Cuisinart includes a stainless-steel medium (4 mm) slicing disc, a stainless-steel shredding disc, a chopping/mixing blade and a plastic blade for bread dough. The slicing disc is perfect for stir-fry vegetables, cheese, potatoes, cucumbers and other salad ingredients; the shredding disc handles potatoes for hash browns, carrots for salads, cabbage for coleslaw and cheese for just about anything.
The stainless-steel S-shaped chopping/mixing blade takes over the tedious task of dicing like a pro; toss a couple of tomatoes, half an onion, a squeeze of lime juice and a sprig or two of cilantro in the work bowl, pulse just a couple of times and enjoy salsa. It's that easy. The dough blade operates the same way, but with constant power instead of the pulsing, and it takes the work out of kneading.
There's also a contoured spatula that's great for scraping the bowl sides, a user guide, recipes and a 30-minute videotape that explains how to use and care for the food processor.
If those accessories aren't enough, you can buy more, including discs for julienne cuts, fine grating and thick slices. Cuisinart also makes a storage case that holds the chopping and dough blades, the detachable disc stem and three more cutting discs.

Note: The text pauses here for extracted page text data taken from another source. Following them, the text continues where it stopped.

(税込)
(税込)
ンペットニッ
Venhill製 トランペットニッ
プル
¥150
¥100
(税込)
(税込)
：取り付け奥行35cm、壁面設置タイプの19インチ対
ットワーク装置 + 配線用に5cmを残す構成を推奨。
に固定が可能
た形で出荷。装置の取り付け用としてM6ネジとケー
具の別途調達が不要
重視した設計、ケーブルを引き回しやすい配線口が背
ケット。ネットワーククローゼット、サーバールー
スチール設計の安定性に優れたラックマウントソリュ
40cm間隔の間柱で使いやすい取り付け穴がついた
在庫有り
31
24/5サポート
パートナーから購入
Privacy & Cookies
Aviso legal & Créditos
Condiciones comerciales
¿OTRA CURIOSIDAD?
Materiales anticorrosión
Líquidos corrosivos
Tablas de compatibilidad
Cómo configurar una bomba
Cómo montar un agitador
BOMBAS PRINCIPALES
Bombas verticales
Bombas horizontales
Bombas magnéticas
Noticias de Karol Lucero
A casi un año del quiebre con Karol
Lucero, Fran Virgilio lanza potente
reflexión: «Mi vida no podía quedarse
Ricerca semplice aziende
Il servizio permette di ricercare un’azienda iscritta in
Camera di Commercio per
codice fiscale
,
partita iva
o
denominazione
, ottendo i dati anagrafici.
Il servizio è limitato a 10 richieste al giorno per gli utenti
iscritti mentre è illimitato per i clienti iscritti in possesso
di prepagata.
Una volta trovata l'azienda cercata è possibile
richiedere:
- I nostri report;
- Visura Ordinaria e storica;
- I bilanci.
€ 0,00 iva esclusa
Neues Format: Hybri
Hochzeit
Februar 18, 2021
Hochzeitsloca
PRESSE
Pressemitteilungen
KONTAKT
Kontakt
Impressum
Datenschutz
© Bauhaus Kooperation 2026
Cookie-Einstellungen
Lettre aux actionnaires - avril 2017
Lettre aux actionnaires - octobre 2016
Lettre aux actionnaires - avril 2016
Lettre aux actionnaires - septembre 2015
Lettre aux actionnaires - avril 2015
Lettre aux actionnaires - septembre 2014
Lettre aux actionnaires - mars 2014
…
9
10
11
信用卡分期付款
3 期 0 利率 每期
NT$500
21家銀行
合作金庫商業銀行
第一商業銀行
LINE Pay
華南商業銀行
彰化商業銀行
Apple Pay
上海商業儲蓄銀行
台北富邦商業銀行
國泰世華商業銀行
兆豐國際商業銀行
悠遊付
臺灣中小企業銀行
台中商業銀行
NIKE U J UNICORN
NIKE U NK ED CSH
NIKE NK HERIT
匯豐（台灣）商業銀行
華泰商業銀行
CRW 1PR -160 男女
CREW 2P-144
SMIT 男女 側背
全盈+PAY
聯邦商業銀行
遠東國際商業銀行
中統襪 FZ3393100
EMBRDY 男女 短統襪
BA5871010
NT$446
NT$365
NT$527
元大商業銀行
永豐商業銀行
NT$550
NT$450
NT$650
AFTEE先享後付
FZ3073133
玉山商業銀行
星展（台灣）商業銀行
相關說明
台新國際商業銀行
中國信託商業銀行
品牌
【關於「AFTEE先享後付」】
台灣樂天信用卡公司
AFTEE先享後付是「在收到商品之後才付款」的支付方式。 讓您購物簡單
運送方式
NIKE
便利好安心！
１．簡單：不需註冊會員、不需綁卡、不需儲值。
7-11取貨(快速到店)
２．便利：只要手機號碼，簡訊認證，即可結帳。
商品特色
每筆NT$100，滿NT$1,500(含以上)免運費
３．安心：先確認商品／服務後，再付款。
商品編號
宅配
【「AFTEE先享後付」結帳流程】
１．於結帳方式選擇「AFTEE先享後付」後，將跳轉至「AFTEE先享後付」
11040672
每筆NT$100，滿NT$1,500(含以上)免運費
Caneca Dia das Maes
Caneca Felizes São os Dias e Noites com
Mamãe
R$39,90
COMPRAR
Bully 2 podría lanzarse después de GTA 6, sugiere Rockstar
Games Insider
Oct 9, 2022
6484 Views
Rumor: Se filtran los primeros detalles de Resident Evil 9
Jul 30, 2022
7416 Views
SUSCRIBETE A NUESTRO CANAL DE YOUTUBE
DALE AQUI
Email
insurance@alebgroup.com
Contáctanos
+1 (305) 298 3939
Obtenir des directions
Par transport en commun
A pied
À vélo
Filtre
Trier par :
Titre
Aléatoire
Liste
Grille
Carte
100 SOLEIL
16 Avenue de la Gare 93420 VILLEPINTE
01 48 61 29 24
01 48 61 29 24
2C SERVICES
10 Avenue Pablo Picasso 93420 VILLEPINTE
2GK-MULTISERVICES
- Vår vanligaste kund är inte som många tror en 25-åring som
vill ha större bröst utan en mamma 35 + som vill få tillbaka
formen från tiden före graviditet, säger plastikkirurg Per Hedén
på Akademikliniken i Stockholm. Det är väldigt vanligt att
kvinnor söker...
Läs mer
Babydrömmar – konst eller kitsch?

Paired with its powerful motor is the neat capability of this processor to handle whole fruits and vegetables as well as one or two carrots at a time. The large feed tube is 4.5 inches by nearly 3 inches, big enough for whole potatoes or a dozen carrots at once. But even better is the flexibility to slip the inner feed tube into place, enabling you to easily prepare just a few stalks of celery. Cuisinart's warranty is great, too: five years on the motor, three years on the entire unit.
If there is a down side to this machine, it's the weight and size. If cabinet space is tight, you might be in a bind for storing it. But if you use it frequently, perhaps it will stay on a square foot of counter space.
All the parts are dishwasher safe except the base, of course, and the white plastic does need a good wiping to stay pretty, especially if you drip just-made cranberry sauce on it. The faster you tend to the spill, the less likely your machine will stain.
There's a learning curve, albeit a short one, involved in using this machine, but the video makes everything clear. The trickiest part may be getting used to the plastic mechanism on the food pusher that has to lock in before the motor will start.